また、お客さまの側も「どうせ、他社の成功事例なんて、特別良いのをピックアップしているだけだろう」と、素直に信用してくれるとは限りません。そこで、お客さまの質問に答える前に、まず「個人的には導入したいと思っているのかどうか」を聞きます。
自然に話を繋げるには、「ご質問ありがとうございます。資料がいくつかあるので、お出しする前に伺いたいのですが、◯◯様は、個人的には導入検討についてどう思われますか?」と聞くのがお勧めです。
この質問への返答を、下記のように3パターンに分けてみました。
1. 目の前の人は決裁者。導入意向はあるが、念のため確認したい
この場合、費用対効果の細かい説明をいきなりすると、かえってやぶへびになる可能性もあります。このようなときは、「なるほど、いま『導入したい』と即答されましたが、もう少し詳しく伺ってもいいですか?」と投げるのがポイントです。そして、なぜ導入したいと思ったのかについて、とことん深掘りしていきます。
「なぜ導入したいと思ったのか」をさらに深く聞くことで、お客さまの真の目的がはっきりしてきます。そうすると、先方が何を確かめたいかが、かなりクリアになるので、筋の良い答えを返しやすくなります。うまく質問がはまれば、深掘りしているだけでそのまま受注してしまうこともあるでしょう。
2. 目の前の人は担当者。意向はあるが、決める立場にないので社内を説得したい
他社事例を出しても「確かにその事例はうまくいったかもしれないが、当社は特殊なので……」と返ってくることがあります。それ以降は、何を出しても同じことが起こる無限ループに陥ることがあるので、注意が必要です。まずは、いきなり資料を出さずに次の2つのことを聞きましょう。
・過去の社内稟議で通らなかったケース例と、それらの共通点
・過去の社内稟議で通ったケース例と、それらの共通点
先方の担当者は、これら2つを頭に思い浮かべ、稟議を通す難しさが気になっているので、そこを押さえなければいけません。そして、過去の社内稟議のパターンを聞いたら、さらに次の2つのメッセージを伝えていきます。

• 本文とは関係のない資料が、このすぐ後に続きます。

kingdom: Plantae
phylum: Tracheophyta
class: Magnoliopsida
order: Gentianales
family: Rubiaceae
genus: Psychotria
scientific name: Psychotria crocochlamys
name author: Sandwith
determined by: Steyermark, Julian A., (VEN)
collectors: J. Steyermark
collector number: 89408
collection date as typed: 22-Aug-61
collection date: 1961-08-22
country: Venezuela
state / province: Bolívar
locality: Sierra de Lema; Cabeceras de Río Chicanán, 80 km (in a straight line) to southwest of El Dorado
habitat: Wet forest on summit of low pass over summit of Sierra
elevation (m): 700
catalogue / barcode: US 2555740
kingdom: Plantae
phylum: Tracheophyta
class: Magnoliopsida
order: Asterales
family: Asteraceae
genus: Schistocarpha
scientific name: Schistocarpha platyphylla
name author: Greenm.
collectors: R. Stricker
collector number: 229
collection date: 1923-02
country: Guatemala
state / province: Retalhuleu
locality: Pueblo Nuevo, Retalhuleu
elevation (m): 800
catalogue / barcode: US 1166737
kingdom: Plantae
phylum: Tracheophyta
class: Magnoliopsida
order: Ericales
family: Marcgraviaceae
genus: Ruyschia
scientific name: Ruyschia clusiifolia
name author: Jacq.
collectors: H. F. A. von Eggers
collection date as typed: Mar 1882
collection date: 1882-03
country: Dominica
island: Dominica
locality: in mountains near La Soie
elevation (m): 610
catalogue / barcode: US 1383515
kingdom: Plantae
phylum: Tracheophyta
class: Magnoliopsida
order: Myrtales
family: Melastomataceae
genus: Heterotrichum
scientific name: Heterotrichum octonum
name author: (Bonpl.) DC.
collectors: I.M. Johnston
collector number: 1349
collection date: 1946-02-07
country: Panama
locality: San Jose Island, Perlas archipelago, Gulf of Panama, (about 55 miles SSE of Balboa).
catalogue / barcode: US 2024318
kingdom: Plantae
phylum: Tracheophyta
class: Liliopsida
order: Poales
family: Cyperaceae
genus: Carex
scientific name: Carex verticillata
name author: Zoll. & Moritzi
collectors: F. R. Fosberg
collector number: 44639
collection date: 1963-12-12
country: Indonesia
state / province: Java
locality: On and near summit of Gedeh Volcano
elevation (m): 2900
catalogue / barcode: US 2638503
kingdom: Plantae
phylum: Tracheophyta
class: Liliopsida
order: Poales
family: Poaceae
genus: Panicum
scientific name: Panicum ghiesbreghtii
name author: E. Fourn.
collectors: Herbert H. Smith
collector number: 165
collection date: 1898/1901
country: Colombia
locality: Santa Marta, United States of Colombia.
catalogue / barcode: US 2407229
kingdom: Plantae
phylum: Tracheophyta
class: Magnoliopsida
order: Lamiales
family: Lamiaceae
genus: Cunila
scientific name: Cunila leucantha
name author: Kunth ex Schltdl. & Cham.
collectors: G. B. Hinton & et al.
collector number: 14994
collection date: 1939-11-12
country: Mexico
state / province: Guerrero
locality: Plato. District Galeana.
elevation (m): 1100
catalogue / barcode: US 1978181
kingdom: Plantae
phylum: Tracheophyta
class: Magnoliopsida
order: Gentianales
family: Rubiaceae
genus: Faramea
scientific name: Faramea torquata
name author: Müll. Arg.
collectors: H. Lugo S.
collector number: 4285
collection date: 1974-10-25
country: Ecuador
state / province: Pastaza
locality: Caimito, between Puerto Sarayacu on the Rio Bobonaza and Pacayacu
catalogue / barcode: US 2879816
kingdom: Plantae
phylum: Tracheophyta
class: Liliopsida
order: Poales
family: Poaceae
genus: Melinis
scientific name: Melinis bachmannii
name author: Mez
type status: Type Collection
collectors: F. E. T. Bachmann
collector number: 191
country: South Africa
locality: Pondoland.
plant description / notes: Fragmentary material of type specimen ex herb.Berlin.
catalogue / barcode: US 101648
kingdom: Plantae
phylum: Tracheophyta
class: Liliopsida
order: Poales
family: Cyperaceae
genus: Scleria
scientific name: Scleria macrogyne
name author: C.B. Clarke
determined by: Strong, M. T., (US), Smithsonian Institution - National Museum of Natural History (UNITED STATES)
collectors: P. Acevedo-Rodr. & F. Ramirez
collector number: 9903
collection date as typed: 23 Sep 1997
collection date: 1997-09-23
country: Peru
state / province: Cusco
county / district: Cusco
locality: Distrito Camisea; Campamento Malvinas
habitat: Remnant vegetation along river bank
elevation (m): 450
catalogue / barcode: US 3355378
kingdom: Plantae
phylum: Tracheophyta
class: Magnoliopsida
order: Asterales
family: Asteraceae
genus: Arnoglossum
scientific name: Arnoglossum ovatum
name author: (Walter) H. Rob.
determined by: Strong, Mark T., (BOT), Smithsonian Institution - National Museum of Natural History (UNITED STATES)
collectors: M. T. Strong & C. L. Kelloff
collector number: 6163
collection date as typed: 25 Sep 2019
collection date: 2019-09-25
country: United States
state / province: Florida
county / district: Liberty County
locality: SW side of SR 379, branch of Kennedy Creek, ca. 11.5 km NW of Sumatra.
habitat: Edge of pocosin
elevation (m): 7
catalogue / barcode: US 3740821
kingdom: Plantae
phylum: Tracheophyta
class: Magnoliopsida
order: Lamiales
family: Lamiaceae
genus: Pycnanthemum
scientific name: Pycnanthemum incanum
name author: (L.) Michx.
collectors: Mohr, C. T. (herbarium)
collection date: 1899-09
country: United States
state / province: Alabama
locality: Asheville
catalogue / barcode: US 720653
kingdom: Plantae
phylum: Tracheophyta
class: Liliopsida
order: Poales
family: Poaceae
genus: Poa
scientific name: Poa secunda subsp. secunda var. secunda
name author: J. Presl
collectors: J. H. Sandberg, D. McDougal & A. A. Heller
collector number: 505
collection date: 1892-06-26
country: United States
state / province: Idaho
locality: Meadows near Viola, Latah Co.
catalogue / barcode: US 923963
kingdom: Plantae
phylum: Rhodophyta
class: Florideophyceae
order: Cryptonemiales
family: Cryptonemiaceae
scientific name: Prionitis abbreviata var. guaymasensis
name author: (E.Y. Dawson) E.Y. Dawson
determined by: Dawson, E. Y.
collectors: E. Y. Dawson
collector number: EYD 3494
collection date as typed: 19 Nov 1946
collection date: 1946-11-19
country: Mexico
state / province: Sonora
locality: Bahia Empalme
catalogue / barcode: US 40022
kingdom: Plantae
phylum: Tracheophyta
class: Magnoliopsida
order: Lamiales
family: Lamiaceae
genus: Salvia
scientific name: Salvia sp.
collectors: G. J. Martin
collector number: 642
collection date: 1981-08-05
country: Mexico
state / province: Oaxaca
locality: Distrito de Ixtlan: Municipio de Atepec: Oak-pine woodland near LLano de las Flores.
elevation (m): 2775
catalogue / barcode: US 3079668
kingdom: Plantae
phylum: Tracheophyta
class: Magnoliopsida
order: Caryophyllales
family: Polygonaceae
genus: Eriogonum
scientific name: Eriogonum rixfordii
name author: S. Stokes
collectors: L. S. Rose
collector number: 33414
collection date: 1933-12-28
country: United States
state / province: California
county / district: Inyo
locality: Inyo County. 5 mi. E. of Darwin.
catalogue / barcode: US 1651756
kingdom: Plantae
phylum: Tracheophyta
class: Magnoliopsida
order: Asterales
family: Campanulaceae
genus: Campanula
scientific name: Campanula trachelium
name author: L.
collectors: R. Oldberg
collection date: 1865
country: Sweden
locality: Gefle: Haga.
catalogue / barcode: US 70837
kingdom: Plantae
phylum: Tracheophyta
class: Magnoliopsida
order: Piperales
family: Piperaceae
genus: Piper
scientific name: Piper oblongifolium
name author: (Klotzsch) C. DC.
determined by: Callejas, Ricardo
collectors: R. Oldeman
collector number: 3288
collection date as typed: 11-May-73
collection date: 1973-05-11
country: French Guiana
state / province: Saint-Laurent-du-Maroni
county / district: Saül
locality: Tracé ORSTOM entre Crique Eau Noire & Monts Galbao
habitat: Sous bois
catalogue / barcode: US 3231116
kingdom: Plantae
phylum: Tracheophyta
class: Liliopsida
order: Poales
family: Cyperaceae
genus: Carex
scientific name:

・当社の提案は、過去の御社の社内稟議で通ったケースに近い
・過去の社内稟議で通らなかったケースから連想される懸念点は、心配ご不要
この2つに賛同してもらってから、お客さまと一緒に資料を検討していきます。
3. 目の前の人の本気度がまだ高くない
いわば、冷やかしや品定めに近い状態です。こういったお客さまに、正面から費用対効果を熱弁しても、相手は真剣に聞いていないことがほとんどです。このときは1歩引き、「当社のサービス云々の話は置いておいて、◯◯様がいま気にされている課題は何ですか?」を聞きましょう。相手の頭のなかにある、(表面上は別の)課題をとことん深掘りするのです。
それでも自社のサービスと接点が見出だせなければ撤退もありえます。しかし、深掘りすることで、役に立てる課題が見つかる場合があります。そのときは「先ほどは私の言葉足らずで誤解を与えてしまったかもしれませんが、実は……」と、説明の仕方を軌道修正することで、うまくいけば提案機会は復活します。
今回は3つのパターンに分けて、予算にシビアなお客様への対策をお伝えしてきました。ピンチのときこそ、まさに営業の手腕が問われます。課題を理解し、より良い未来をお客さまと創っていきましょう。